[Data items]
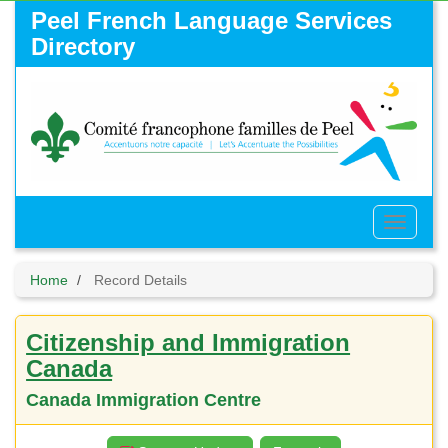
Skip
Peel French Language Services
to
Directory
main
content
Toggle
Menu
Home
Record Details
Citizenship and Immigration
Canada
Canada Immigration Centre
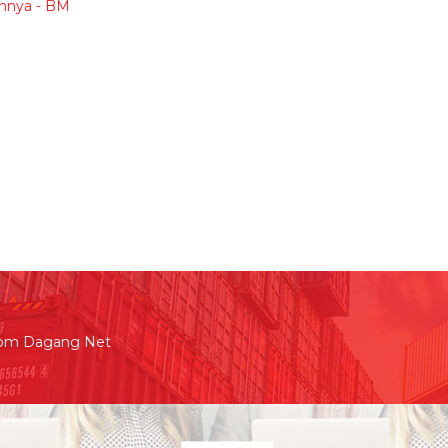
hnya - BM
rom Dagang Net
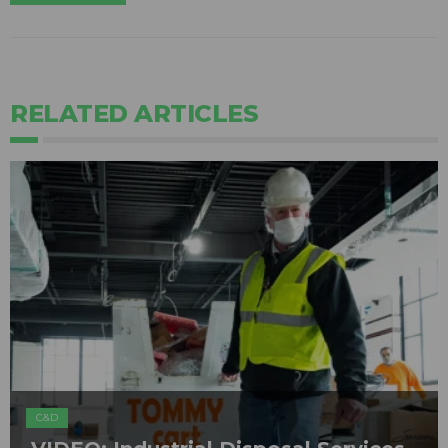
RELATED ARTICLES
C&D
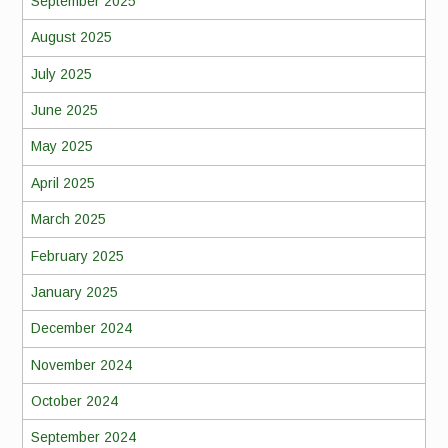
September 2025
August 2025
July 2025
June 2025
May 2025
April 2025
March 2025
February 2025
January 2025
December 2024
November 2024
October 2024
September 2024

▶ **TASK PROMPT**
Skip the images and set down the rest of the data unchanged.

▶ **RESULT OF THIS TASK**
Skip
Peel French Language Services
to
Directory
main
content
Toggle
Menu
Home
Record Details
Citizenship and Immigration
Canada
Canada Immigration Centre
hnya - BM
rom Dagang Net
RELATED ARTICLES
C&D
September 2025
August 2025
July 2025
June 2025
May 2025
April 2025
March 2025
February 2025
January 2025
December 2024
November 2024
October 2024
September 2024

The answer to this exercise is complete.